Due to a papal ban on opera, Handel returned to Florence during the summer of 1707 to compose Rodrigo. The opera was first heard in that city the same year. The plot is based on the historical figure of Rodrigo, who was the last Visigothic king of Hispania. The present delicious Passacaille (passacaglia) is part of the overture.

‘Bel piacere’ from Agrippina is wonderful. Agrippina was the second opera that Handel wrote whilst in Italy. It majors on ‘sex, intrigue, treachery, jealousy, revenge, and the lust for power’ which makes for a great and dramatic story. The setting is Ancient Rome, during Emperor’s Nero’s reign. However, the plot is really a cover for some contemporary political allusions and satire.

I enjoyed the Sonata for a Harpsichord with Double Keys in G Major, HWV 579 which is deemed to be from Handel’s Italian period. Presented as a ‘fantasia’ it may well be a ‘written up’ version of an improvisation that was subsequently used in a playing duel or 'flyte' between himself and Scarlatti. Apparently the result was a dead heat.
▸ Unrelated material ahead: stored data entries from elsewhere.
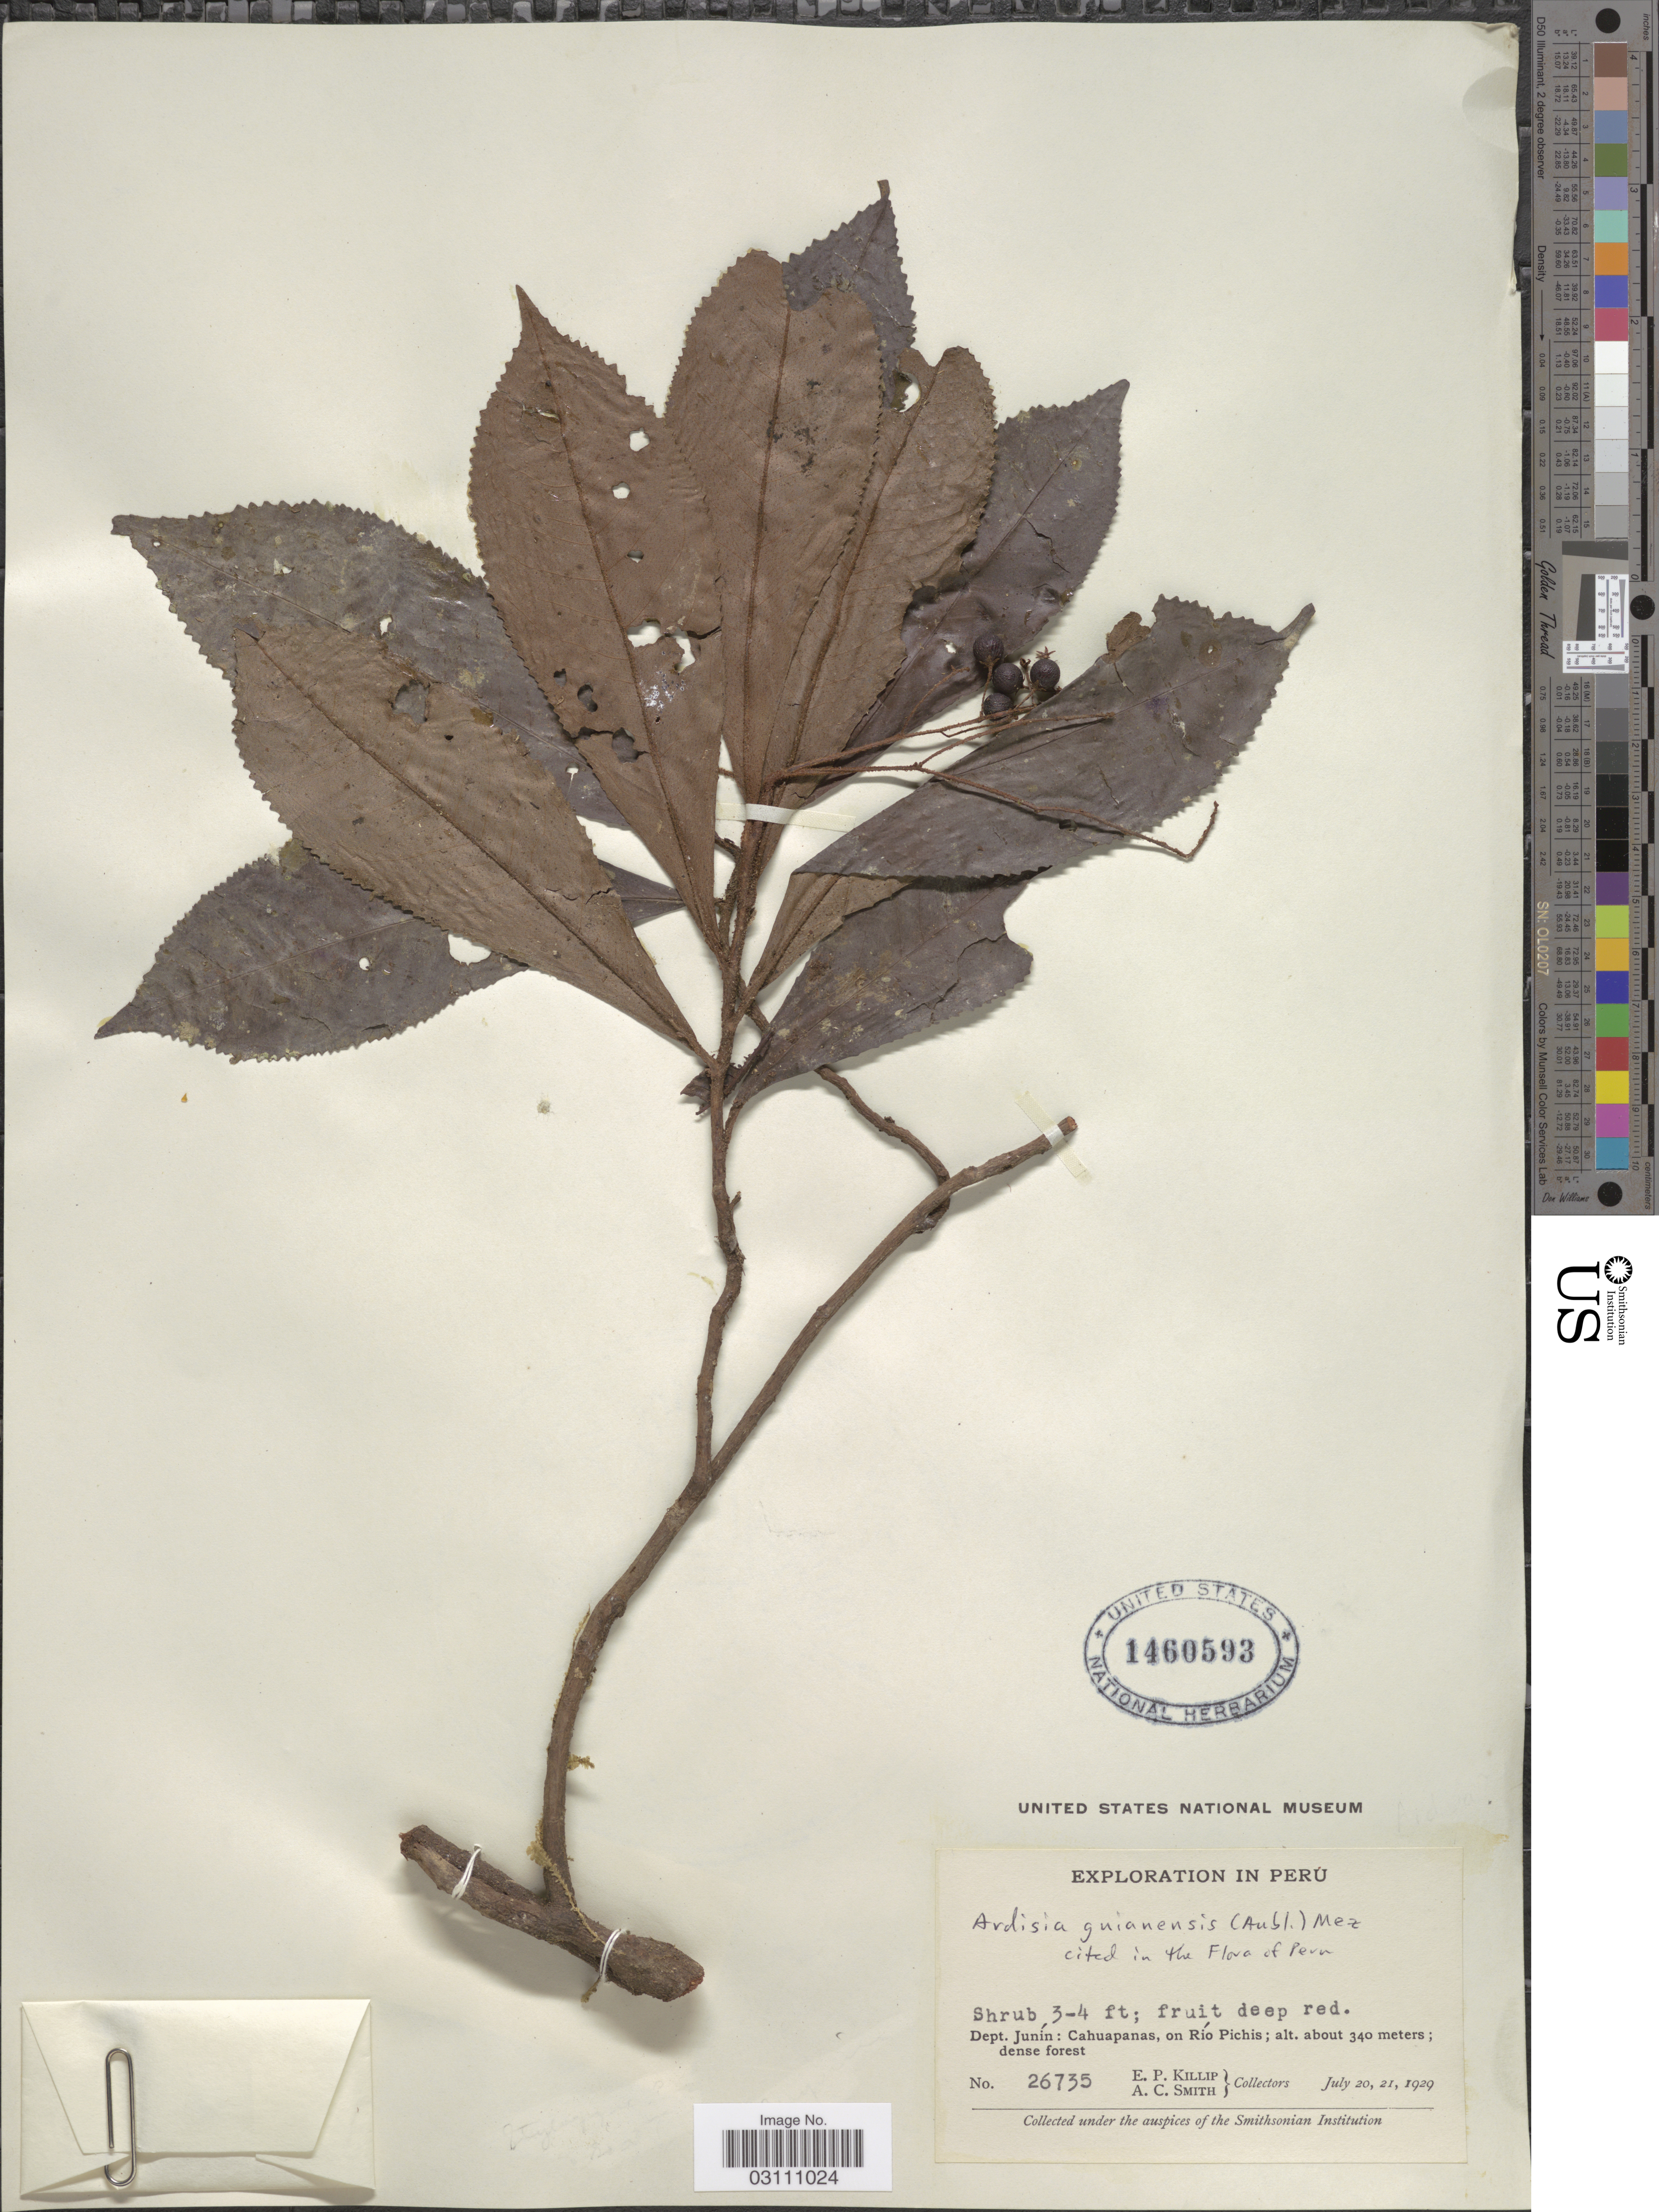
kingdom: Plantae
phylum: Tracheophyta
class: Magnoliopsida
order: Ericales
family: Primulaceae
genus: Ardisia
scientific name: Ardisia guianensis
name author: (Aubl.) Mez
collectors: E. P. Killip & A. C. Smith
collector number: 26735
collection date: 1929-07-20/1929-07-21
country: Peru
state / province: Junín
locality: Dept. Junín: Cahuapanas, on Río Pichis.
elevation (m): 340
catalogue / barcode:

‘Un pensiero nemico di pace’ is an aria from the first part of Handel’s first allegorical oratorio, Il Trionfo del Tempo e del Disinganno, HWV 46a. It was composed in the spring of 1707 and was duly performed that summer. It is a bit of a morality tale insofar as the listener is enjoined to eschew sin and devote themselves to virtue and godliness. Time and Disillusionment are always on our backs. It is a vibrant, breathlessly-paced and downright exciting aria. The middle section, which is slower, is particularly touching.

I have never been a great fan of cantatas written for soloist, a few instruments and continuo. Yet with the present ‘Cuopre tal volta il cielo’, HWV 98 I can make a big exception. This work was composed in Naples in 1708, some years after the major earthquake (1626). The ‘plot’ of the cantata examines unrequited love and the haughty glances of his mistress. It begins by examining the point of view of a man at sea off the coast of Naples during a tempest. The poetical imagery reflects his troubled state of mind. The second recitative looks at similar emotions from the viewpoint of a shepherd witnessing thunder and lightning. The second aria allows the singer to ask his beloved for mercy: to appease the storms,

The range of the vocal part is considerable ranging from deep bass to baritone. There is drama here, which has an operatic intensity. The liner-notes sum this work up well: ‘As a musical painter of action, and emotion, especially in enormous tableaux, Handel was unmatched in his depictions of God as a creator and destroyer and of heaping up the waters of the sea. And here, as elsewhere, when Handel trembled and blew the musical world felt both the joy and terror of his music’.

I was a disappointed at the very short length of this CD: 43 minutes seems somewhat mean bearing in mind the number of works or extracts that could have been included.

London Early Opera was formally established in 2011 with the intention of not only performing and recording operas but also oratorios and cantatas. They specialise in exploring recently discovered material as well as creating imaginative programmes in a ‘historical context’. Their performance is buttressed by a series of lecture recitals and educational workshops. The LEO is conducted by Bridget Cunningham from the harpsichord.

The three soloists are related: Sophie and her sister Mary are sopranos who have both made a considerable name for themselves and Benjamin Bevan is their uncle. All make outstanding contributions to the CD.

The liner-notes, written by Bridget Cunningham are excellent. They give an introduction to Handel’s time in Italy, noting key personalities and events. Texts are included. Succeeding notes about each work provide extremely helpful information to the listener.

Signum Records have announced that ‘Handel in Italy’ Volume 2, ‘Handel in Vauxhall’ and ‘Handel in Ireland’ will be released in the near future. It is definitely something to look forward to, although I hope they will be a wee bit more generous in content and duration.